N. h. : On commence par définir le thème du numéro. Puis, on lance un appel à contribution public et aux personnes avec lesquelles on aimerait collaborer. Max a ensuite la merveilleuse tâche de passer en revue les 100 à 150 propositions d’articles.
M.m. : On en a eu près de 180 pour le dernier numéro.
N. h. : Ces appels à contribution sont très utiles, car on est tous les trois [Nicola Hamilton, Max Meighen et la directrice éditoriale Caitlin Stall-Paquet] ancrés ici, au Canada. Cela nous permet donc d’avoir des angles très variés, des propositions d’articles auxquels on n’aurait jamais pensé ou pu avoir accès.
m.m. : Et pas que de zones géographiques différentes, de communautés également, dont on a entendu parler mais avec lesquelles on n’est pas forcément en contact. On veille à avoir un large éventail de voix et de modes de vie dans Serviette.
N.h. : Comment se passe ce premier tri?
m.m. : C’est aussi colossal que palpitant. C’est là où le numéro commence à prendre forme. C’est une lourde tâche, car les gens y ont consacré du temps et je veux lire attentivement toutes les bonnes propositions. Plusieurs sont d’ailleurs excellentes. On est fiers de les assembler en un produit unique et plaisant.
N. h. : Mon article préféré se trouve dans le quatrième numéro, qui a pour thème l’absurdité. C’est l’histoire de deux pommes de terre, signée par une rédactrice du Vogue UK, Anna Cafolla : Mr. Tayto, une patate en peluche de deux mètres de haut, représente deux entreprises de croustilles séparées par la frontière irlandaise. Ce duel de mascottes traduit la complexité de l’identité irlandaise.
m.m. : Un des miens, c’est l’histoire d’une écrivaine qui, de retour au Moyen-Orient, se rend compte que tout ce qu’elle aime là-bas serait illégal au Canada en raison de la règlementation sur la sécurité alimentaire. J’ai apprécié la façon dont il a approfondi notre thématique, qui était la consommation (salutations aux personnes qui partagent mon horreur de la bureaucratie).
N. h. : C’est un peu le cas de tous nos articles préférés : ils interprètent le thème de manière intéressante. Dans le prochain numéro, consacré au design, on a un article sur le tout premier robot cueilleur de champignons et un autre sur la politique de la poche à douille, qui désentortille le lien entre décoration de gâteau et féminisme.

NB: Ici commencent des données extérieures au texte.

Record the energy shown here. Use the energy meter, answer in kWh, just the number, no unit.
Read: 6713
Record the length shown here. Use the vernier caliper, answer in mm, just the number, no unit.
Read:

Notre équipe étant petite, la conception visuelle d’un numéro est plutôt intuitive. J’ouvre mon dossier de signets d’illustrateurs et de photographes pour voir quelles associations fonctionneraient le mieux. On essaie de faire correspondre chaque texte avec le bon collaborateur, puis de jouer avec l’ensemble.
On le laisse ouvert au cas où le destin viendrait s’en mêler. Par exemple, on avait quatre pages vides dans ce numéro, car je me suis trompée dans mes calculs. Je me suis replongée dans les reportages photo et il y en avait un qui convenait et qui n’avait pas encore été publié.
m.m. : Je me souviens de ce que tu as dit après avoir travaillé sur le premier numéro, que tu n’avais jamais eu autant de place, que ce magazine avait de la place pour respirer.
n.h.. : Des hectares de place. C’est un vrai bonheur. Je ne dirais pas que ce n’est pas du travail, mais c’est super agréable. As-tu pensé à rythmer le magazine comme un repas au départ?
m.m. : Ce n’était pas voulu, mais l’analogie est pertinente. Quand tu es arrivée, je me souviens que tu as dit qu’il avait un rythme uniforme et tu as eu l’idée de remaquetter ses premières pages. L’intro est maintenant plus courte, plus ludique et nous laisse plus de liberté.
N.H. : Je crois qu’on ne peut pas dire que ce n’était pas totalement voulu, parce qu’on a appelé cette section « Entrées ».
m.m. : On arrive ensuite à la partie la plus substantielle, où on réfléchit à l’équilibre, la composition, le rapport au thème. Puis on termine par quelque chose d’un peu décalé et ludique. Certains vont directement à cette dernière page – je pense au concours de légendes du New Yorker – comme si c’était le dessert.